Patrick Mahomes and company currently rank No. 14 in the NFL in red zone touchdown percentage at 57.1%. Outside of that Thursday night on a short week of preparation, the Chiefs are at 65.2%.

And in the team’s other two most recent games — last weekend against Los Angeles and Week 5 against Minnesota — they went 6 of 7 scoring touchdowns and a perfect 6 of 6 in goal-to-go situations.

Conversely, Denver is 20th in red zone touchdown defense (55.2%) but would be comfortably in the top 10 if not for a 6-for-6 afternoon by Miami in that 70-20 blowout.

“For defensive linemen, you’ve got to be selfless,” Denver defensive end Zach Allen said. “You can’t necessarily take a crazy pass-rush move. You’ve got to rush smart. Probably going to be a bull rush. You’re not going to be able to throw your move. Coverage guys, obviously, you can’t make any mistakes there.

“We invest a lot of time in it and it was good to see the benefits (in recent weeks).”

Denver allowed two touchdowns to Green Bay in three trips last weekend, but over their past three games have given up just three in 13 tries.

“The biggest thing is just to all be on the same page and what that comes down to is communication,” inside linebacker Josey Jewell said. “We’ve got a bunch of good guys out there, the kind of guys who have played here a couple of years, been here a while and just know how to play off each other. You’re put in weird situations in the red zone sometimes.”

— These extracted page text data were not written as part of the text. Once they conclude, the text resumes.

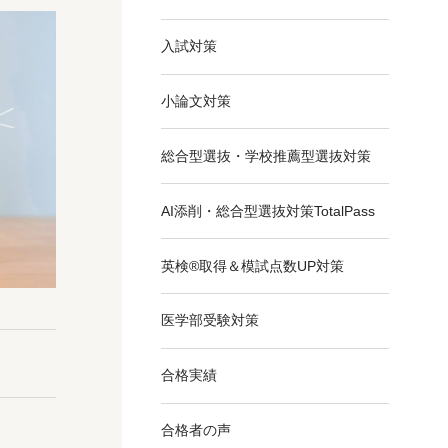
入試対策
小論文対策
総合型選抜・学校推薦型選抜対策
AI添削・総合型選抜対策TotalPass
英検®取得＆模試点数UP対策
医学部受験対策
合格実績
合格者の声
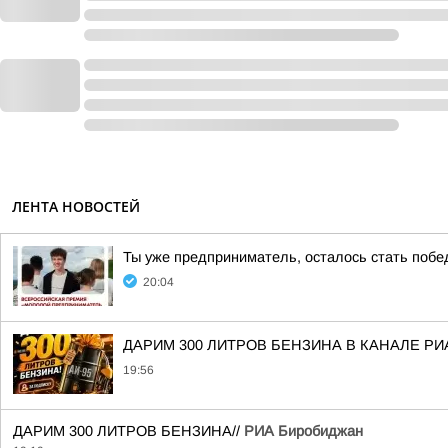
ЛЕНТА НОВОСТЕЙ
Ты уже предприниматель, осталось стать побе
20:04
ДАРИМ 300 ЛИТРОВ БЕНЗИНА В КАНАЛЕ РИ
19:56
ДАРИМ 300 ЛИТРОВ БЕНЗИНА//
РИА Биробиджан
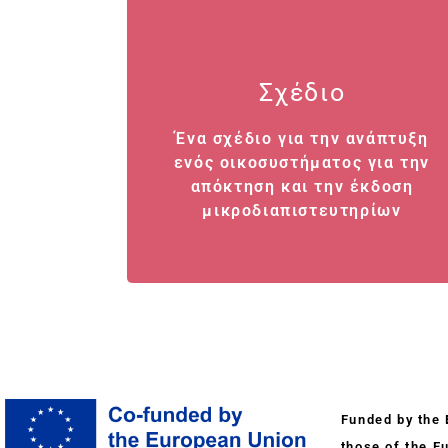
Παραδοτέα 11
Σχέδιο
Ένα σχέδιο για την ανάπτυξη
Ένα σχέδιο για την ανάπτυξη
ενός οικοσυστήματος για την
ενός οικοσυστήματος για την
απόκτηση και την έκδοση
απόκτηση και την έκδοση
μικροδιαπιστευτηρίων
μικροδιαπιστευτηρίων
Funded by the 
those of the E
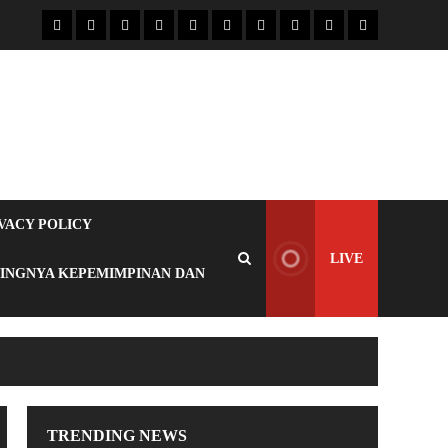
VACY POLICY
LIVE
TINGNYA KEPEMIMPINAN DAN
TRENDING NEWS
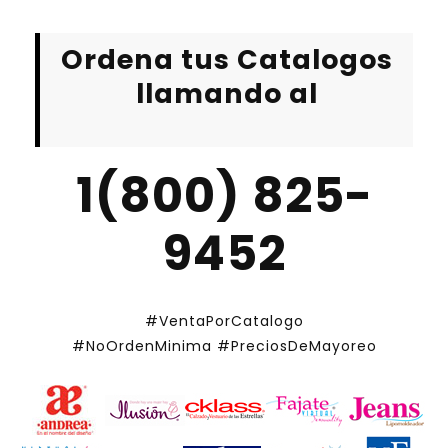
Ordena tus Catalogos
llamando al
1(800) 825-
9452
#VentaPorCatalogo
#NoOrdenMinima
#PreciosDeMayoreo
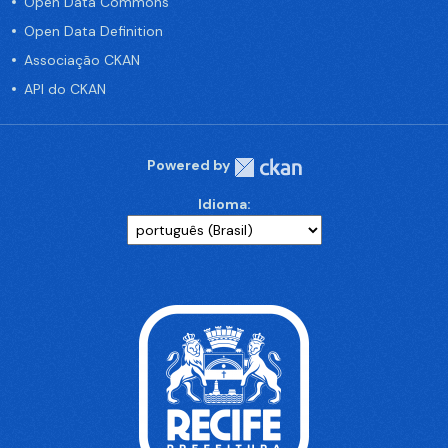
Open Data Commons
Open Data Definition
Associação CKAN
API do CKAN
Powered by
Idioma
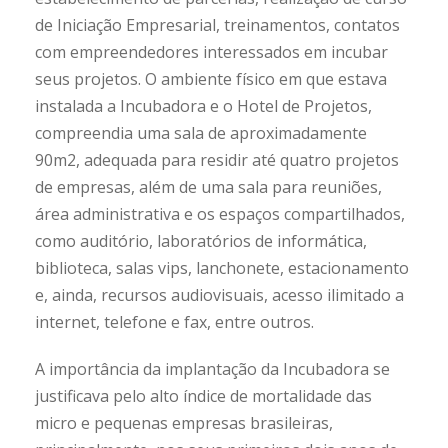
de Iniciação Empresarial, treinamentos, contatos
com empreendedores interessados em incubar
seus projetos. O ambiente físico em que estava
instalada a Incubadora e o Hotel de Projetos,
compreendia uma sala de aproximadamente
90m2, adequada para residir até quatro projetos
de empresas, além de uma sala para reuniões,
área administrativa e os espaços compartilhados,
como auditório, laboratórios de informática,
biblioteca, salas vips, lanchonete, estacionamento
e, ainda, recursos audiovisuais, acesso ilimitado a
internet, telefone e fax, entre outros.
A importância da implantação da Incubadora se
justificava pelo alto índice de mortalidade das
micro e pequenas empresas brasileiras,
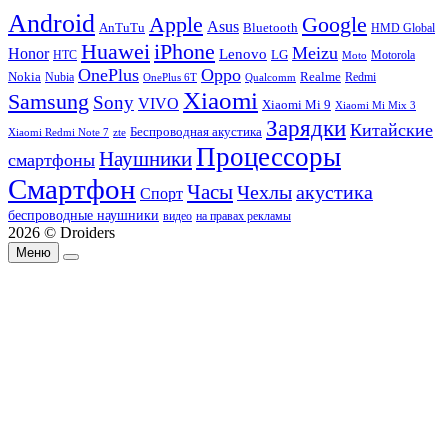
Android
Apple
Google
Asus
AnTuTu
Bluetooth
HMD Global
Huawei
iPhone
Meizu
Honor
Lenovo
LG
HTC
Moto
Motorola
OnePlus
Oppo
Nokia
Nubia
Realme
Redmi
Qualcomm
OnePlus 6T
Xiaomi
Samsung
Sony
VIVO
Xiaomi Mi 9
Xiaomi Mi Mix 3
Зарядки
Китайские
Беспроводная акустика
Xiaomi Redmi Note 7
zte
Процессоры
Наушники
смартфоны
Смартфон
Часы
Чехлы
акустика
Спорт
беспроводные наушники
видео
на правах рекламы
2026 © Droiders
Меню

Allen said part of the challenge against a quarterback like Mahomes is that defensive integrity can falter if a player gets baited into trying to make a big play against the two-time MVP.

“We do a really good job, I think, of talking about, on certain plays, who can take their shot and who can’t. You let the game come to you. Sometimes you’ll be able to get your shot and when you do, that’s the one you’ve got to win on.

“It’s just kind of understanding your opportunities within playing team defense.”

Not an easy task against Mahomes.

“No matter what, it’s going to be hard with him,” Jewell said. “You’ve just got to try to stay to your keys and we’ve got to be able to try to match people after those first couple of seconds of the down.”

The short week of preparation curtailed what each side could really plan out in Round 1, but now they’ve each got a game’s worth of information, plus the original prep work, plus players who just heard the same scouting reports and installs two weeks ago.

Even still, Payton said, new stuff comes up.

“You have a lot of deja vu, because it feels like a month ago to some degree but then here you are,” Payton said. “It’s funny, you’ll watch the same cut-up of 208 red zone plays inside the 10 over the last three years and you’ll forget four things you saw two weeks ago and then there will be four others that you get that you like and you’re like, ‘I don’t know why I didn’t see it in the short week.’ …

“There’s things that look different when you look at it again.”

To forge a different result against Kansas City for the first time since 2015, in this one area the Broncos would probably take a repeat defensive performance.